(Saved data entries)

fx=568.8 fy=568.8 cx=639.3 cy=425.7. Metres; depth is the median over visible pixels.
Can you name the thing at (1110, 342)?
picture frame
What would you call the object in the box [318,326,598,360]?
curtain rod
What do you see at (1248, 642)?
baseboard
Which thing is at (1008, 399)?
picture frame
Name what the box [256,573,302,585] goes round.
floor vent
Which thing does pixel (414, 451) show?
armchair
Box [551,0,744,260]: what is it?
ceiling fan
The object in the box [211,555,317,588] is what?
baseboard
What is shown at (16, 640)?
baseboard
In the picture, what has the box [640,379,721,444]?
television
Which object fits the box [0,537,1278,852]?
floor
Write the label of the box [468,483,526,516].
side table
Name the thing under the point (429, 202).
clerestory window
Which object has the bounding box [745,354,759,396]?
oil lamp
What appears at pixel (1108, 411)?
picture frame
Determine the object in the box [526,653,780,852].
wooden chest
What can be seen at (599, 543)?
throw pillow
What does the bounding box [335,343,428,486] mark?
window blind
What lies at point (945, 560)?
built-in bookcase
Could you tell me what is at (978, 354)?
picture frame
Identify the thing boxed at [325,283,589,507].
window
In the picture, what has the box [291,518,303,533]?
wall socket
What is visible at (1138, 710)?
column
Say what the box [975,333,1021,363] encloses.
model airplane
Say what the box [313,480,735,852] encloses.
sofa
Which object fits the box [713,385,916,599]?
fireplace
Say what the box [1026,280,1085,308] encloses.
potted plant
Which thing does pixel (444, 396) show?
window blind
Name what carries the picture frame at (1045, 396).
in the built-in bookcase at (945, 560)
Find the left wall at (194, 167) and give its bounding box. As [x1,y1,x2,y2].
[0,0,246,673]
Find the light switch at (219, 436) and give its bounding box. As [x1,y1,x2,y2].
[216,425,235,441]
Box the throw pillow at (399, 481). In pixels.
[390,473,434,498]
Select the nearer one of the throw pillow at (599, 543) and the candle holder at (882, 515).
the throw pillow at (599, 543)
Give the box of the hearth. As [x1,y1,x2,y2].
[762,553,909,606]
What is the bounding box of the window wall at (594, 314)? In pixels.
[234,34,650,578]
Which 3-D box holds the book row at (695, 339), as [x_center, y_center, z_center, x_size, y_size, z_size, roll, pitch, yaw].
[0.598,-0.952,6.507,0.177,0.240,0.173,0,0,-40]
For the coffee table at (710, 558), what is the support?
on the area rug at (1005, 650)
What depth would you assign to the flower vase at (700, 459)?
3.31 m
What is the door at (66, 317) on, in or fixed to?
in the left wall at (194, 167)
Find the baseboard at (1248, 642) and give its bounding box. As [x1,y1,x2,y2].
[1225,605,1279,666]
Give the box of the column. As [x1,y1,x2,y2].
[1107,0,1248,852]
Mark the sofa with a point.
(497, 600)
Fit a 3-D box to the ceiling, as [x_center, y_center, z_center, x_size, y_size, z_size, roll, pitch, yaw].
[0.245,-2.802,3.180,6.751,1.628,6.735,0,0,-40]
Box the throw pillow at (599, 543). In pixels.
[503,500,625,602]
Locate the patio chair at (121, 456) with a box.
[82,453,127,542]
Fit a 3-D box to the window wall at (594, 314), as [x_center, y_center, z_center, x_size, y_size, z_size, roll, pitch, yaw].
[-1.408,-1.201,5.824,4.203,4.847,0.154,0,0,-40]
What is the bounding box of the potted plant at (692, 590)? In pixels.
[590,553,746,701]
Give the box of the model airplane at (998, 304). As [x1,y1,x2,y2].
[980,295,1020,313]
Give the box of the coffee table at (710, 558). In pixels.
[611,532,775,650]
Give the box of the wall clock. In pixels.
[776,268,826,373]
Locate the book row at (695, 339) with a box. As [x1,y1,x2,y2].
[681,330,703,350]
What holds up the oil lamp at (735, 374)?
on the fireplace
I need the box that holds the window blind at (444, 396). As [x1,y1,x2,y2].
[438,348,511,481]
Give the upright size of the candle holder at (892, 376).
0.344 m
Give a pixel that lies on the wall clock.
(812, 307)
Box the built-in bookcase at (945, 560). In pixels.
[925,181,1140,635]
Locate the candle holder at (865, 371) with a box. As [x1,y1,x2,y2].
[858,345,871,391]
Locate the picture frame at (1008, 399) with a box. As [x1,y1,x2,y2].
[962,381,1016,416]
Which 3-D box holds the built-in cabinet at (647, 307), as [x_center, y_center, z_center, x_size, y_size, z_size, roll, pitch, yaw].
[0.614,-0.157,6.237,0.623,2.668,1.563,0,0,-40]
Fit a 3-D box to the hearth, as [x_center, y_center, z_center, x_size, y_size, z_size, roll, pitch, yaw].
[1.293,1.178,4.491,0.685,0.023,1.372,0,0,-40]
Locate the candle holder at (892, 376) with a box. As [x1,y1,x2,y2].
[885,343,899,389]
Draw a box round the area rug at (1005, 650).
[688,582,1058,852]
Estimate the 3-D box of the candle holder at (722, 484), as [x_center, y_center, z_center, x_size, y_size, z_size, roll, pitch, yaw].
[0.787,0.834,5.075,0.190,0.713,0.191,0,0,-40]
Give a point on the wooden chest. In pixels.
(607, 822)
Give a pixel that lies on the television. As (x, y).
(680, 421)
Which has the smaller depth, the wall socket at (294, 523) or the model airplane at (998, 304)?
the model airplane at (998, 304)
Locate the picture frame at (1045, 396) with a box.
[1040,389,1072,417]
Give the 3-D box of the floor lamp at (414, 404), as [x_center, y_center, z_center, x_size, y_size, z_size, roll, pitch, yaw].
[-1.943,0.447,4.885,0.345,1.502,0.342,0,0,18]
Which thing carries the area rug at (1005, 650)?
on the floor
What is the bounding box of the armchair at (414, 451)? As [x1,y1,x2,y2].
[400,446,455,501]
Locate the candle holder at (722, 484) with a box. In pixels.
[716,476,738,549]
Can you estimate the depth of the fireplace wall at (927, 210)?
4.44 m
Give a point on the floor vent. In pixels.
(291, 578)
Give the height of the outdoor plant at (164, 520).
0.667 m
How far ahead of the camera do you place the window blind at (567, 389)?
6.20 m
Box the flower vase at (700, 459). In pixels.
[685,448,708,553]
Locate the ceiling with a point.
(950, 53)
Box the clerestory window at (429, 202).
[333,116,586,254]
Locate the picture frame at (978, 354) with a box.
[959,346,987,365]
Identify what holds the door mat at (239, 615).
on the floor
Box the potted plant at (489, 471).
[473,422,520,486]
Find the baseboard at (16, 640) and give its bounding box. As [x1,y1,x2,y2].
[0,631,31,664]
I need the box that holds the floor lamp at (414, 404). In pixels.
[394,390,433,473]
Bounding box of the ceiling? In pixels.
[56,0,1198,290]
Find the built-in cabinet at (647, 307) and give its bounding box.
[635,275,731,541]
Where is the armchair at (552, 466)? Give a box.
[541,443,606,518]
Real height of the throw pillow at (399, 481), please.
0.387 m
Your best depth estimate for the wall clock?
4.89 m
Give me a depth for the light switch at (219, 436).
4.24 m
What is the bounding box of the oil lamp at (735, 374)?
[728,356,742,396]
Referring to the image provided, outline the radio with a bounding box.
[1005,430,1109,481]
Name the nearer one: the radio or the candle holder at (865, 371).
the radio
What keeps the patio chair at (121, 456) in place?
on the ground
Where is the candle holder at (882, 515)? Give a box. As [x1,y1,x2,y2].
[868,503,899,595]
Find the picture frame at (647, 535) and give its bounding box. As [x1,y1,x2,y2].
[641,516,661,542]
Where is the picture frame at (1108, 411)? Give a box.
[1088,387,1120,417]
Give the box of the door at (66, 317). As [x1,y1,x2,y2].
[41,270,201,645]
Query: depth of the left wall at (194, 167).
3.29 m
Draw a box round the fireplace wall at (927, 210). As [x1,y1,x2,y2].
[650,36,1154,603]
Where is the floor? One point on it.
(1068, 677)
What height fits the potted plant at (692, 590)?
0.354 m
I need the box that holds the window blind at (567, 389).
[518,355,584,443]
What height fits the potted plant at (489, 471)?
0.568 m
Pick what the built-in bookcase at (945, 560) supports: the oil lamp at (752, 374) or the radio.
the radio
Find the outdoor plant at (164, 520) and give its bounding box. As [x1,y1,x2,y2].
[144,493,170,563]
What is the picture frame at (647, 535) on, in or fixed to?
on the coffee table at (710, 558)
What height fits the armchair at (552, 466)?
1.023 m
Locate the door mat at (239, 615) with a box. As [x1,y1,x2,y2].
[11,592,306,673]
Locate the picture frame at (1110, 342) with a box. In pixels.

EXERCISE INSTRUCTIONS: What should come out is the exact run of lines from the one holding "What height fits the potted plant at (692, 590)?" through the end of the records above, and nothing besides.

RESPONSE TO THE TASK:
What height fits the potted plant at (692, 590)?
0.354 m
I need the box that holds the window blind at (567, 389).
[518,355,584,443]
What height fits the potted plant at (489, 471)?
0.568 m
Pick what the built-in bookcase at (945, 560) supports: the oil lamp at (752, 374) or the radio.
the radio
Find the outdoor plant at (164, 520) and give its bounding box. As [x1,y1,x2,y2].
[144,493,170,563]
What is the picture frame at (647, 535) on, in or fixed to?
on the coffee table at (710, 558)
What height fits the armchair at (552, 466)?
1.023 m
Locate the door mat at (239, 615) with a box. As [x1,y1,x2,y2].
[11,592,306,673]
Locate the picture frame at (1110, 342) with a box. In pixels.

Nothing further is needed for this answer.